What does the (single) inside server see?


The client ip is preserved, so 1.2.3.4 is different from 1.2.3.5


Wow very interesting insights. Thanks for the write up.


why do 34.242.162.234 and 18.203.64.15 both translate to 10.54.1.1?

Are they both registered with the NLB and assigned to the same EC2 instance?


This is surprising behavior, to say the least.


Does this happen only with IPv4 and not IPv6?


NLB doesn’t support IPv6.

An ALB is the only one of the load balancers in AWS to support IPv6, but only to terminate the connection, not to send traffic to an IPv6 target.


This would be a nice interview question, reframed as a CYOA.


It annoys me to no end when people don't explain their abbreviations... "AZ" means Availability Zone, which is to say: Data Center.

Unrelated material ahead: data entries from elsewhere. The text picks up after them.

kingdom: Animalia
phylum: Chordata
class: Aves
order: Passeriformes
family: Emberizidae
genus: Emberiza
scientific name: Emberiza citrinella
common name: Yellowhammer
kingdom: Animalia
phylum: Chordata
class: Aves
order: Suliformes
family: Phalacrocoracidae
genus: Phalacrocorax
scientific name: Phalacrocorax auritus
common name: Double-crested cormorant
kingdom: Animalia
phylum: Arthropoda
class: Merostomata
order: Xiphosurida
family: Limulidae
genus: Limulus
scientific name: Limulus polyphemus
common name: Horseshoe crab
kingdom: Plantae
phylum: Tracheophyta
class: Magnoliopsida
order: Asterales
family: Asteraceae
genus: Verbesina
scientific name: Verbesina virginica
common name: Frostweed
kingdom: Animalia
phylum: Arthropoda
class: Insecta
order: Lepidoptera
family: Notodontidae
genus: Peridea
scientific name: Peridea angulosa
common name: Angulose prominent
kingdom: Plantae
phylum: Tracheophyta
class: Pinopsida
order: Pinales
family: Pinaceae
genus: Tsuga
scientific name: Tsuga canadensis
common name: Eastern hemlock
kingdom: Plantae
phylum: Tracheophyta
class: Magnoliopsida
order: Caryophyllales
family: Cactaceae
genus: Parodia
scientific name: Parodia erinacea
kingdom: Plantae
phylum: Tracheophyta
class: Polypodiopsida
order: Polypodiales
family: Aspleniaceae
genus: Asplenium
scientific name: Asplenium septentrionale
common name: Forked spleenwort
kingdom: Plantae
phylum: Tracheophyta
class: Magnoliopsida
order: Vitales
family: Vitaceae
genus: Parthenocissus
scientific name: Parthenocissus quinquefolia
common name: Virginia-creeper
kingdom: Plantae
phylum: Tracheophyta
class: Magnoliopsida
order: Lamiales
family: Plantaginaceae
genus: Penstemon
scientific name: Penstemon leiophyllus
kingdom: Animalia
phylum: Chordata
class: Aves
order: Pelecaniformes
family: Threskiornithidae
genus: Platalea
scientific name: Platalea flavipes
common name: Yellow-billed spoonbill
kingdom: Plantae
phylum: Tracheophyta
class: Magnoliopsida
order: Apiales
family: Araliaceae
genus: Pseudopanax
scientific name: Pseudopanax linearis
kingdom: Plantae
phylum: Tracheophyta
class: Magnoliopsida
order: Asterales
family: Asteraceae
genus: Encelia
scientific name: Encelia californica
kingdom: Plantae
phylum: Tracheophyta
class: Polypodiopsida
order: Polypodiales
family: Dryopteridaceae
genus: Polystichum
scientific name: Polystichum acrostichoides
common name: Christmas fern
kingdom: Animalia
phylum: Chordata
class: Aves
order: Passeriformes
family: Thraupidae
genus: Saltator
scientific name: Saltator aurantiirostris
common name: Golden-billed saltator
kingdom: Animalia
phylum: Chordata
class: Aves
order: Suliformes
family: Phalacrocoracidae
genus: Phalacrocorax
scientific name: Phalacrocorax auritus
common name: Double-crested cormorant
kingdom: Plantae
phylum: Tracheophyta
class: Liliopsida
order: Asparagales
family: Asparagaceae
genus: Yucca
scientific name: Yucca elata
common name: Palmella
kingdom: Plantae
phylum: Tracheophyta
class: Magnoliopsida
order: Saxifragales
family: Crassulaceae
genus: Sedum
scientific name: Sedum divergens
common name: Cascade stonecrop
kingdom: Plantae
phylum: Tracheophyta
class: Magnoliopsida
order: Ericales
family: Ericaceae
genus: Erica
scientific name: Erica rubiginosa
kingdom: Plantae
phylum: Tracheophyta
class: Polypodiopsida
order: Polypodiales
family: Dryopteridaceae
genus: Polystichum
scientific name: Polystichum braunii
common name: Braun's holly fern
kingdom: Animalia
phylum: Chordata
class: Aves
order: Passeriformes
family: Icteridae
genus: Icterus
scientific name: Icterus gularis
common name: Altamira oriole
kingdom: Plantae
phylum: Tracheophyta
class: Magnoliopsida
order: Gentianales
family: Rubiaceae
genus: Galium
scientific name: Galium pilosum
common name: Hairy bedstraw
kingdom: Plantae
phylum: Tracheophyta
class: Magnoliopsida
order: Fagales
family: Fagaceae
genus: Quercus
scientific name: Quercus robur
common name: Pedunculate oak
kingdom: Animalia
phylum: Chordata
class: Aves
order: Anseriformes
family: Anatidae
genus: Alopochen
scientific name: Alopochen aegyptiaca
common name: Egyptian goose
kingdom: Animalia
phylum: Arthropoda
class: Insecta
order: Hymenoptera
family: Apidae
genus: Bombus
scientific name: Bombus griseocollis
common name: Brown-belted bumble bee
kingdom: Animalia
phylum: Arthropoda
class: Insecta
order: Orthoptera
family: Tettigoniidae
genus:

So cross-AZ means going to multiple data centers.


An availability zone isn't equivalent to a data center, as it might consist of multiple data centers. A better explanation for availability zone would be "a bunch of data centers in close physical proximity, exposed to users as a single logical entity".

Or as AWS explains it [1]:

> An Availability Zone (AZ) is one or more discrete data centers with redundant power, networking, and connectivity in an AWS Region. AZ’s give customers the ability to operate production applications and databases that are more highly available, fault tolerant, and scalable than would be possible from a single data center.

[1]: https://aws.amazon.com/about-aws/global-infrastructure/regio...


It still data center.

And when you choose the low latency instance placement means that all your virtual machines are placed in the same rack and/or host.

Basically throwing availability over the window.


>And when you choose the low latency instance placement means that all your virtual machines are placed in the same rack and/or host

That's also not true.



AZ is a well-known abbreviation in AWS. For all intents and purposes, it can mean a data center, but I've heard that AZs can span multiple physical data centers (which sort of makes sense -- there's a physical limit to how many servers you can fit in to one physical data center)


Some AZs have five data centers, though I’m not sure that up-to-date numbers are published. A DC and a single AZ are definitely not equatable in this regard.